To find the nullclines, you equate the rate of change of each variable to zero and solve for one variable in terms of the other. In mathematical terms, setting \(x'(t) = 0\) and \(y'(t) = 0\) gives us the equations of these nullclines:

• For \(x'(t) = 0\), solve \(0.2x(t)(1 - ax(t) - by(t)) = 0\).
• For \(y'(t) = 0\), solve \(0.1y(t)(1 - cx(t) - dy(t)) = 0\).

These calculations provide you with lines along which the population of either species (\(x\) or \(y\)) doesn't change, forming the structural framework of the phase space.

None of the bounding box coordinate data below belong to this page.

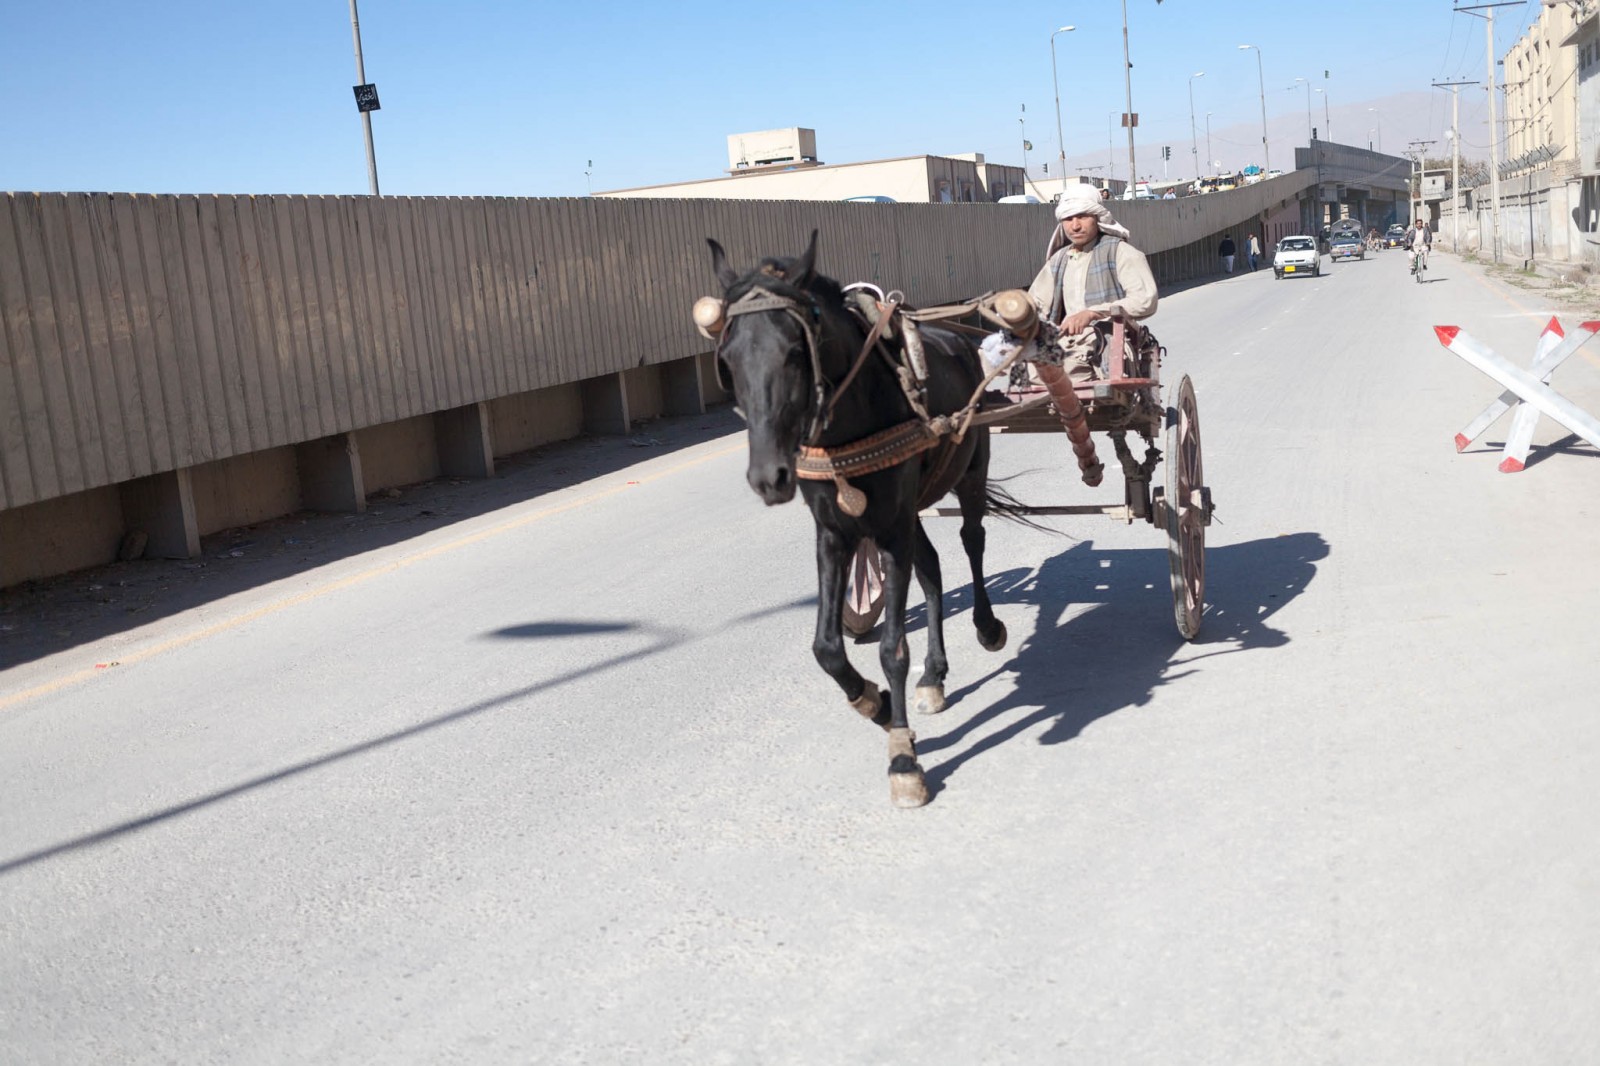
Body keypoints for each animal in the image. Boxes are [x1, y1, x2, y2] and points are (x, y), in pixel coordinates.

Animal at [710, 232, 1017, 806]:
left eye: (794, 352)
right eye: (729, 359)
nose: (768, 476)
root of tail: (958, 335)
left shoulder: (890, 528)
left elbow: (893, 646)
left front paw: (903, 758)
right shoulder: (835, 531)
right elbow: (826, 647)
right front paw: (874, 703)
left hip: (969, 468)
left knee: (972, 540)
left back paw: (987, 626)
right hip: (909, 509)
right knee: (932, 567)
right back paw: (934, 676)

The phase space is a conceptual mathematical space in which all possible states of a system are represented. Each state is unique and defined by the values of its variables, which in our competition models are \(x(t)\) and \(y(t)\). In this two-dimensional space, every point corresponds to a specific state of the system.
Phase space captures the trajectory of the system over time. When you plot nullclines within this space, they form boundaries that separate different behavioral regions. This visualization helps in understanding how populations (or other variables) interact, increase, or decrease under given conditions.
The direction of motion, or the dynamic path that the system's state follows, is depicted by drawing arrows in various regions. These arrows, also known as direction fields, indicate how the populations of \(x\) and \(y\) will change near each point:

• Above or below the \(x\)-nullcline, the direction of change for \(x\) can be determined.
• Right or left of the \(y\)-nullcline, the direction of change for \(y\) is seen.

Thus, phase space combined with nullclines and direction arrows provides a complete picture of how the system evolves over time.

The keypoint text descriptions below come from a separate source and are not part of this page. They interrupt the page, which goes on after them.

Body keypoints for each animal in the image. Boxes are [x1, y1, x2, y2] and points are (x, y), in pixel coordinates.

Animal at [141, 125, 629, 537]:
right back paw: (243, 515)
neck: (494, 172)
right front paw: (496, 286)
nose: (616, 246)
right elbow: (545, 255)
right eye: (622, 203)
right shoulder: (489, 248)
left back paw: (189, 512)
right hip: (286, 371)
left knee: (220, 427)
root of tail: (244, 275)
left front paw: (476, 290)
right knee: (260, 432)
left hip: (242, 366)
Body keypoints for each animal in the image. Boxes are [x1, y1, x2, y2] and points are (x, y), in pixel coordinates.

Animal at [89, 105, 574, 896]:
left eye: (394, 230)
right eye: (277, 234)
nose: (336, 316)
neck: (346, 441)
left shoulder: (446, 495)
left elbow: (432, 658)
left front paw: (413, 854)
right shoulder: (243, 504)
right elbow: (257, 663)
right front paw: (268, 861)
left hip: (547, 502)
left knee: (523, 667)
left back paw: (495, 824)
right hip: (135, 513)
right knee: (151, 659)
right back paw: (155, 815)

Equilibrium analysis is a crucial step in understanding the long-term behavior of differential equation systems. An equilibrium point, or steady state, is a point in the phase space where both \(x'(t)\) and \(y'(t)\) equal zero. In simple terms, it's where the system has no net change, meaning it's at rest.
To find these points, one must find the intersections of the nullclines because only there do both \(x'(t)\) and \(y'(t)\) simultaneously equal zero.
Analyzing these points allows us to understand whether a population will grow, diminish, or remain constant. Different types of equilibria can exist:

• Stable Equilibrium: If small perturbations return to the equilibrium point, it is stable.
• Unstable Equilibrium: If small perturbations move away from the point, it is unstable.
• Saddle Point: Characterized by a mix of stable and unstable directions.

The nature of these equilibria impacts how real-world systems such as populations interact and balance with one another.